Hyman Zimmerman, the pioneer in the field of DILD, observed that combined HC injury (high aminotransferase) and jaundice induced by a drug is associated with the poor prognosis of patients, with a fatality rate of 10%-50% for different drugs involved (Hy’s rule)[3-6]. It was reported that a new drug should be stopped in patients if their AST and ALT levels are 3-fold higher than ULN level, and bilirubin levels are 2-fold higher than ULN level[7]. Concomitant jaundice and hepatocellular injury observed in clinical trials of new drugs are considered to cause serious troubles concerning safety in the postmarketing phase, when a much larger number of patients are exposed to drugs[5].

Our analysis is unique because it was performed in a large cohort of patients with severe DILD, giving the opportunity to elucidate the most important predictors for outcome. Adverse drug reactions are significantly underreported. The true incidence of hepatic adverse drug reactions has been recently observed.
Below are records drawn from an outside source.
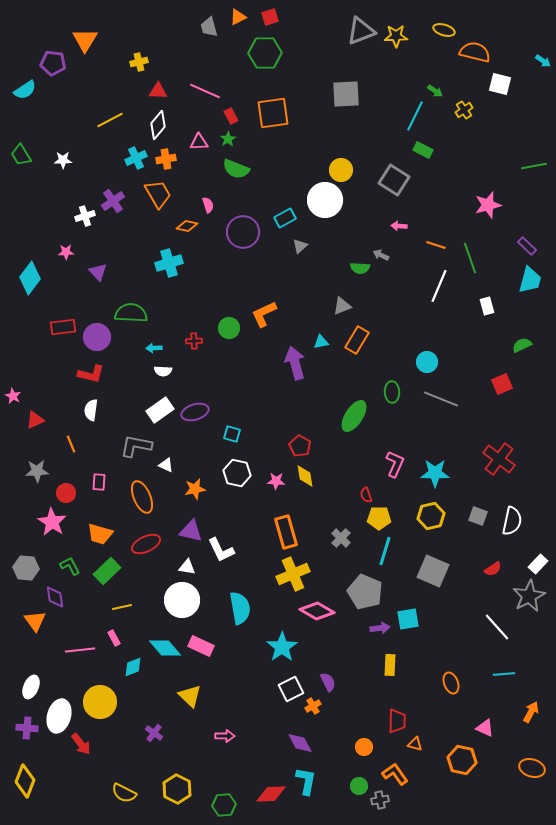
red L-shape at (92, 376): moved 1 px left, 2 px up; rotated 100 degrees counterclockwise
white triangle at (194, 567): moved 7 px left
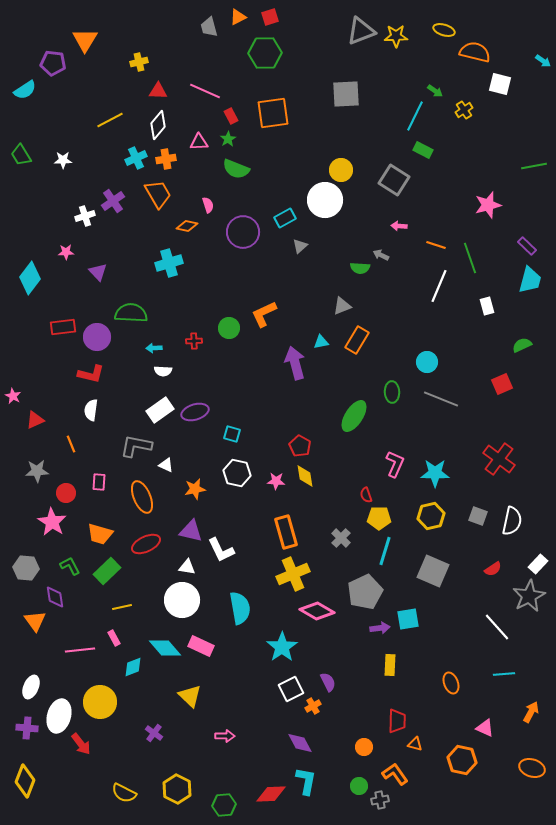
gray pentagon at (365, 592): rotated 24 degrees clockwise
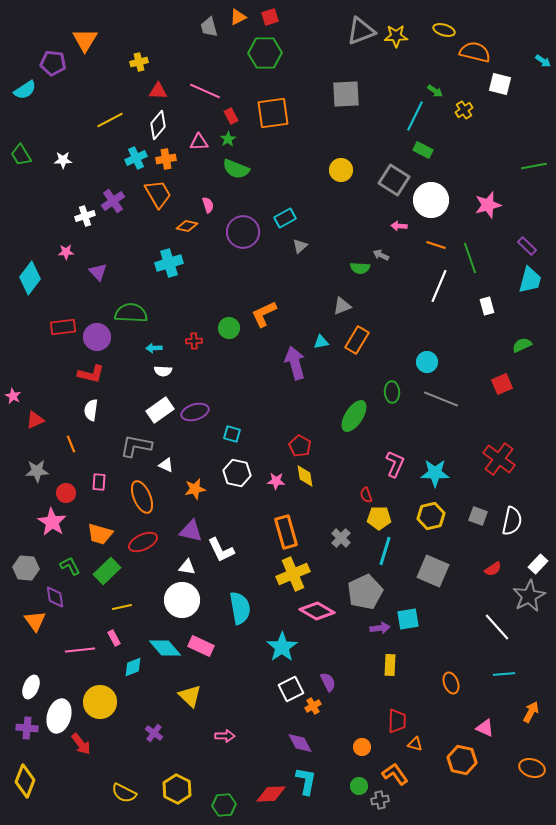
white circle at (325, 200): moved 106 px right
red ellipse at (146, 544): moved 3 px left, 2 px up
orange circle at (364, 747): moved 2 px left
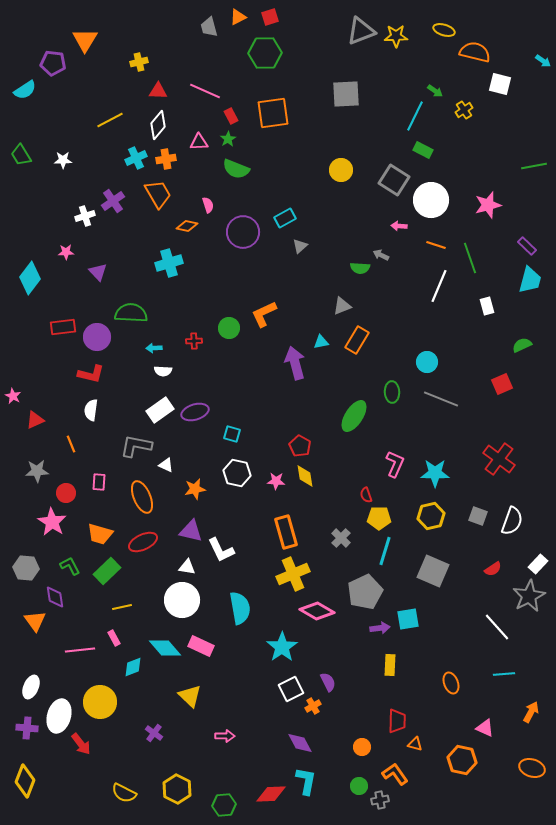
white semicircle at (512, 521): rotated 8 degrees clockwise
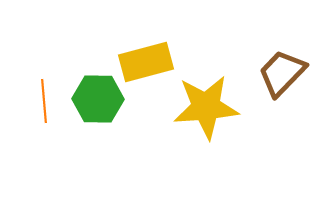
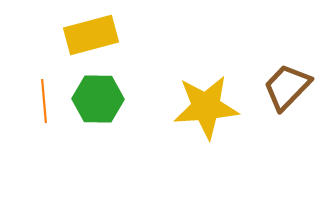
yellow rectangle: moved 55 px left, 27 px up
brown trapezoid: moved 5 px right, 14 px down
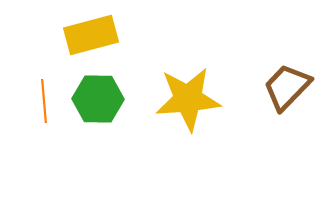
yellow star: moved 18 px left, 8 px up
However, a recent prospective survey of drug-induced liver injury in the general population in France suggests that at most, only 1 out of 16 cases of DILD in France is actually reported[10].
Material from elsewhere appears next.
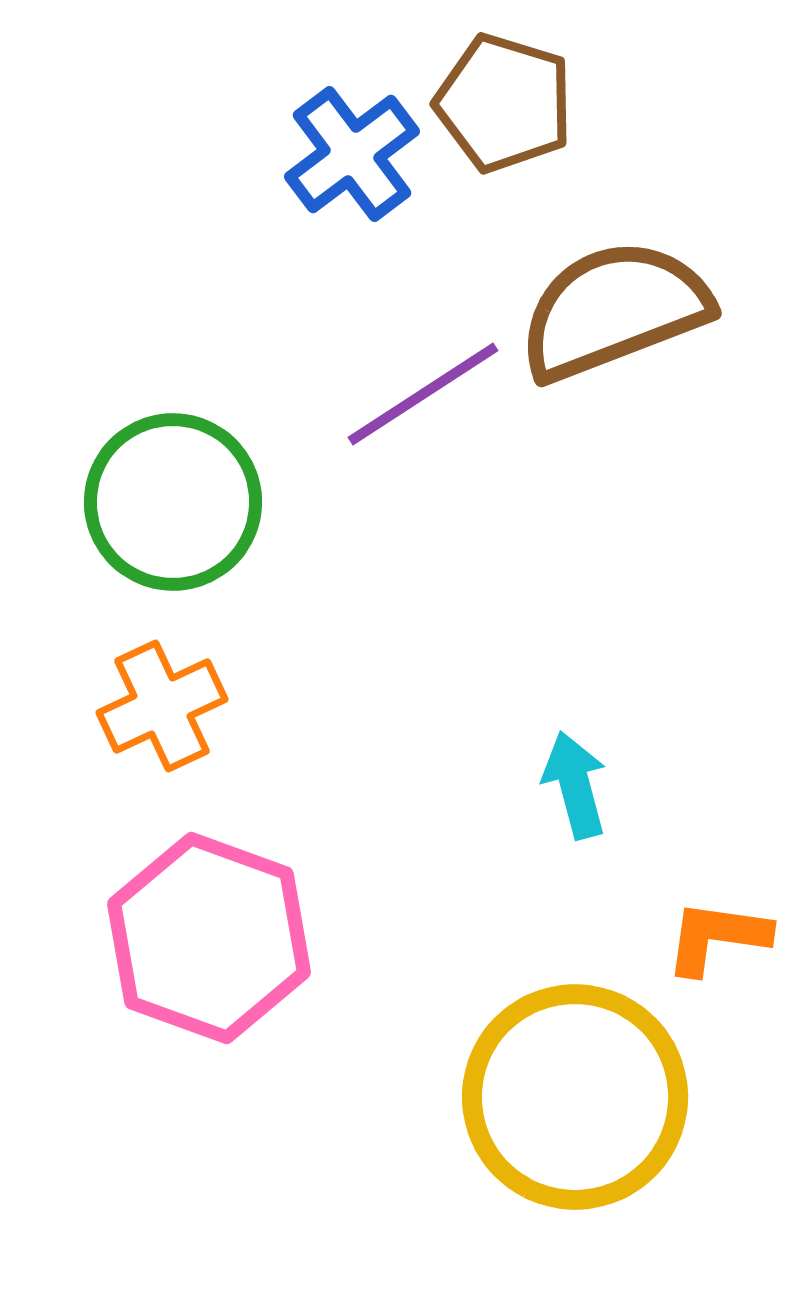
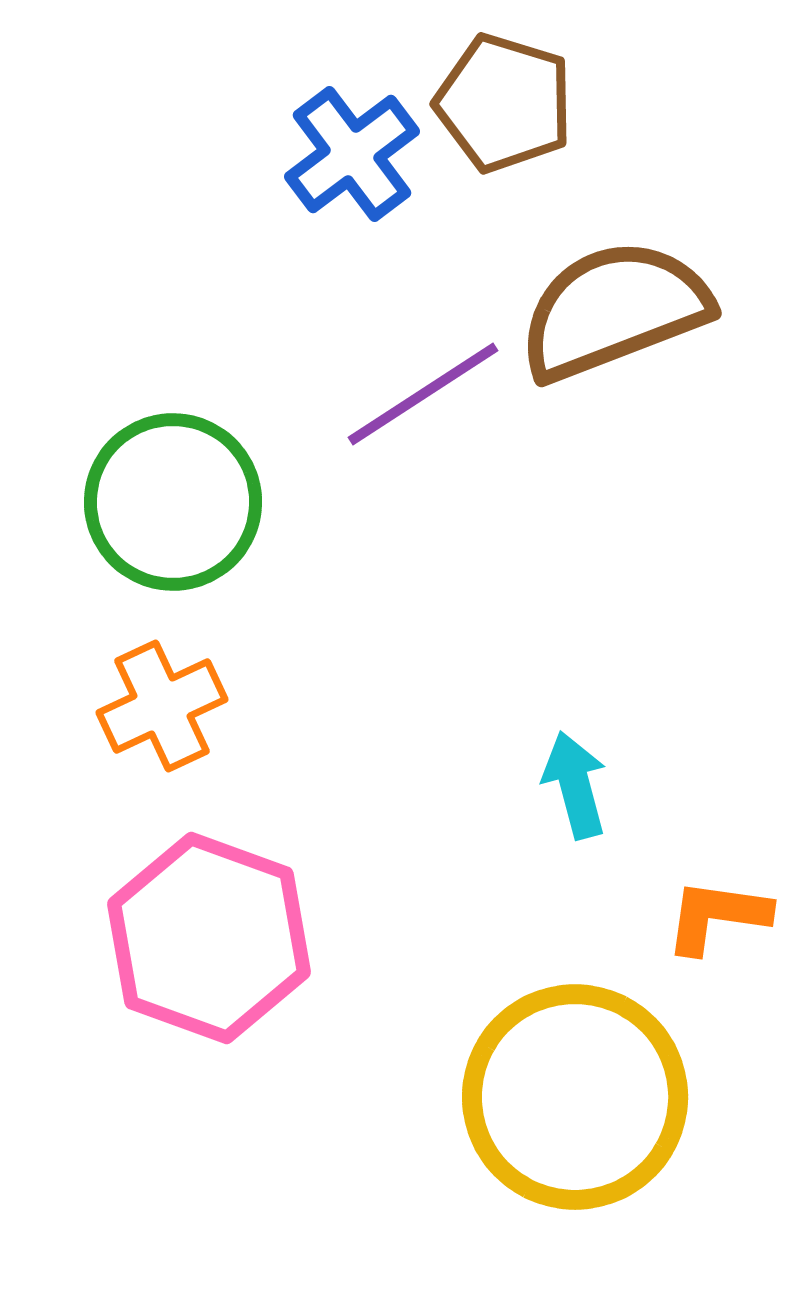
orange L-shape: moved 21 px up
Heptatotoxicity was found in a higher proportion of females (53%) in our study, which is consistent with the reported epidemiologic data[10,11]. No difference was found in age of the deceased and recovered patients in our study. A recent study from Japan reported that there is also no difference in age of decreased and recovered patients with DILD[12]. The levels of serum total bilirubin and AST were higher in deceased patients than in recovered patients, whereas ALT, ALP and GGT levels were similar in the two groups in the current study, suggesting that hepatic encephalopathy, ascites, jaundice, alcohol abuse and direct bilirubin increase the risk of death in patients with DILD.

We found that the main causative drugs were Chinese herbal medicine (24.2%), followed by immunosuppressive agents (12.5%), antituberculous drugs (10.6%), antibiotics (9.4%), antithyroid drugs (8.7%). But antituberculous drugs (32.1%) were the leading cause of fatal DILD.

In summary, Chinese herbal medicine is the most common drug associated with liver injury, and the mortality rate is 9.8% in patients with DILD. Hepatic encephalopathy, ascites, jaundice, alcohol abuse and direct bilirubin are associated with the death of patients with DILD. Our ADRAC has proved to be an effective instrument in detecting cases of idiosyncratic liver disease and delineating a profile of risk factors for severity. Further efforts must be made to prevent hepatic adverse reactions to drugs.